How many moles of NaN3 must be extracted from 65 grams of N2?

2NaN₃ ==> 2Na + 3N₂ ... balanced equation

I think you wrote the question incorrectly, and I will assume that you meant the air bag is 65 liters, not 65 grams. The problem then becomes how many moles of NaN3 are needed to produce enough N2 gas to occupy 65 liters. If this is NOT what you meant, then please respond in the comment section.
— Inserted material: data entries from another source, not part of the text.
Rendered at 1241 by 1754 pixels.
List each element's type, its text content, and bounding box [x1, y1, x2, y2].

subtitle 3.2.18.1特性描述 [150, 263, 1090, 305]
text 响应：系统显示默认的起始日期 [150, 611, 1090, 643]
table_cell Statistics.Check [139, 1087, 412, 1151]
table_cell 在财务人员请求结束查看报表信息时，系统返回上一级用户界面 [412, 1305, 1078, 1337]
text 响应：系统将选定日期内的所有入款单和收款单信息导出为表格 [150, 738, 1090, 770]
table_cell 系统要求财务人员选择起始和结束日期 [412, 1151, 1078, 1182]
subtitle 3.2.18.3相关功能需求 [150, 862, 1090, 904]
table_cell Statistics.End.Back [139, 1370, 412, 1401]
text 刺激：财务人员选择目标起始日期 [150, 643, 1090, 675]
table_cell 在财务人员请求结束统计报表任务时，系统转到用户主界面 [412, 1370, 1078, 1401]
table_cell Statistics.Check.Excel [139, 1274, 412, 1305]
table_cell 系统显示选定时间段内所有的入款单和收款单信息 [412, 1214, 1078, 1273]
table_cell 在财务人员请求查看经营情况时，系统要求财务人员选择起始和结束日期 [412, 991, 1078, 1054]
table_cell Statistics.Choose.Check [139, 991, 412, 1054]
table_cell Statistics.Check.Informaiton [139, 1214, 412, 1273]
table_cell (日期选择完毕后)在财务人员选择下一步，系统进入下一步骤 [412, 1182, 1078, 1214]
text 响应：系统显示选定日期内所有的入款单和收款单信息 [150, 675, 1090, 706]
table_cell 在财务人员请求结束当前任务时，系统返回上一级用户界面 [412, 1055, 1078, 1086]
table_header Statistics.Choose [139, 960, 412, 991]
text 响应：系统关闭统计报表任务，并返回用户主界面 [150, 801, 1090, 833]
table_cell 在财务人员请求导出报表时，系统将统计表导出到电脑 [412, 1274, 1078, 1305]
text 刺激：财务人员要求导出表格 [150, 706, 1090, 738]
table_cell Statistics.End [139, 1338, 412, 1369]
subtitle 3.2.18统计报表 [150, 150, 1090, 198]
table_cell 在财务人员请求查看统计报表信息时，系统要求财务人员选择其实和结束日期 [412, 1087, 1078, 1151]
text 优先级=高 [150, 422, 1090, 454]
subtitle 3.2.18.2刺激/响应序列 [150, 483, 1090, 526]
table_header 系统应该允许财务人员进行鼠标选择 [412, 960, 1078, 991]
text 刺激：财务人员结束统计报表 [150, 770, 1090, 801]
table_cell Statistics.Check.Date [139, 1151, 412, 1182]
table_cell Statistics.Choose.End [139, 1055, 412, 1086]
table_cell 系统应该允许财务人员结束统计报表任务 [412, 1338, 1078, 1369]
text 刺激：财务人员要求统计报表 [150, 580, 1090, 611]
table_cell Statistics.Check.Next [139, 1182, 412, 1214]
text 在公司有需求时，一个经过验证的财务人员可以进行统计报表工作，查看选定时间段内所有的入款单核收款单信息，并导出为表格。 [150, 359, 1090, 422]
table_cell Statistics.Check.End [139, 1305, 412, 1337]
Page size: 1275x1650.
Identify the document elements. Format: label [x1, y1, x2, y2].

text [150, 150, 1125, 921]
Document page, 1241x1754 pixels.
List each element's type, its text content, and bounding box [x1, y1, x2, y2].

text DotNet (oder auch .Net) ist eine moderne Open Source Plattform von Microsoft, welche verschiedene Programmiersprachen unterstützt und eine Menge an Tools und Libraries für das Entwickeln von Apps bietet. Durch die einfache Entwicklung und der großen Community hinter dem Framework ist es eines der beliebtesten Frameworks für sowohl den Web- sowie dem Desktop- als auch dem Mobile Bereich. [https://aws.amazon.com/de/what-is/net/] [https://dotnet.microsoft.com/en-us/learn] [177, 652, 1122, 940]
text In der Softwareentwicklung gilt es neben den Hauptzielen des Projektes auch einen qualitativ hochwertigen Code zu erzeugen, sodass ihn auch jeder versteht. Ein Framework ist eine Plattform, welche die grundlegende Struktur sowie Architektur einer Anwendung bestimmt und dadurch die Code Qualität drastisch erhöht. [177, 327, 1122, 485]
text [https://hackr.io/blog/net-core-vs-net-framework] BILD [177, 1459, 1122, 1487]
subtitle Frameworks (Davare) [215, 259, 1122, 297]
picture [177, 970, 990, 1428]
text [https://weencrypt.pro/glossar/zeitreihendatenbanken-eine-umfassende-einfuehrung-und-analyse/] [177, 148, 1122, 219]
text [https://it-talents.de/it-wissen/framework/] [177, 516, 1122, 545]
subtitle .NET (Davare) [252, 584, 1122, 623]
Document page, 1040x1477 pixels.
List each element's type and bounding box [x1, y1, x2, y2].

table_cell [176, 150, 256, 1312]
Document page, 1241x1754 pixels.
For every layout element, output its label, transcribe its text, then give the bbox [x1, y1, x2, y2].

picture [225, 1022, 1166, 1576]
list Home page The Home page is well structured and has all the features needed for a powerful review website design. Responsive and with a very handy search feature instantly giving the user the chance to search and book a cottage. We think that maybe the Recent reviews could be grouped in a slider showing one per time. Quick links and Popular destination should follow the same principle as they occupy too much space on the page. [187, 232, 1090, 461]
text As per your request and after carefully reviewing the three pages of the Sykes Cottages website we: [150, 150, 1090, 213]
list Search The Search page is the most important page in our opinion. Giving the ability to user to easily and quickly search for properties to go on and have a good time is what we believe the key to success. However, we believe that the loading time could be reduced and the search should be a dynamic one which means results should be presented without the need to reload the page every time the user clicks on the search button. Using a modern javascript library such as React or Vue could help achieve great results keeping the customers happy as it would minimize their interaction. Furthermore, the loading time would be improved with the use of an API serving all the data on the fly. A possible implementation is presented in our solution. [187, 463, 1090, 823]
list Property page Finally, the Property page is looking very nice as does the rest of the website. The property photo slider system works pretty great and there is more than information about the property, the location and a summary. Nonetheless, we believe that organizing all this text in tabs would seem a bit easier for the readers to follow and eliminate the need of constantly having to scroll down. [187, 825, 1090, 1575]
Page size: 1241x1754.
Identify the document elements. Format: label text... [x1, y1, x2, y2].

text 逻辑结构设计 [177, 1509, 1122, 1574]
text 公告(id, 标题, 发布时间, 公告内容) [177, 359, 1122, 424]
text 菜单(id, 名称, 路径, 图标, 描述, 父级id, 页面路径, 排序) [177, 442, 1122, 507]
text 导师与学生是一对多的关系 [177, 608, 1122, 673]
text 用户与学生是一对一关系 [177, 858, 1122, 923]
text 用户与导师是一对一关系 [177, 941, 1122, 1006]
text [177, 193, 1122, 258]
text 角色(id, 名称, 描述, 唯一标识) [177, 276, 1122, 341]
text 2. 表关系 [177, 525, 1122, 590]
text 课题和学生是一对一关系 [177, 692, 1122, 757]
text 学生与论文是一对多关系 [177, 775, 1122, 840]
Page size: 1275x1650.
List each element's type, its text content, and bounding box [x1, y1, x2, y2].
We will treat N2 gas as an ideal gas, and use the ideal gas law to calculate how many moles of N2 is equivalent to 6 L of N2. Once we have moles of N2, we can go back to the balance equation (above), use the stoichiometry (3 N₂ : 2 NaN₃) to find moles of NaN₃.

Ideal gas law: PV = nRT

P = pressure in atm = 2.5 atm

V = volume in L = 65 L

n = moles of N2 = ?

R = gas constant = 0.0821 Latm/Kmol

T = temperature in Kelvin = 30ºC + 273 = 303K

Solving for n (moles) we have ...

n = PV/RT = (2.5)(65) / (0.0821)(303)

n = 6.53 moles N₂ needed

Now we use the mole ratio to find moles of NaN₃ that would produce 6.53 mols N₂:

6.53 mols N₂ x 2 mols NaN₃ / 3 mols N₂ = 4.35 moles NaN₃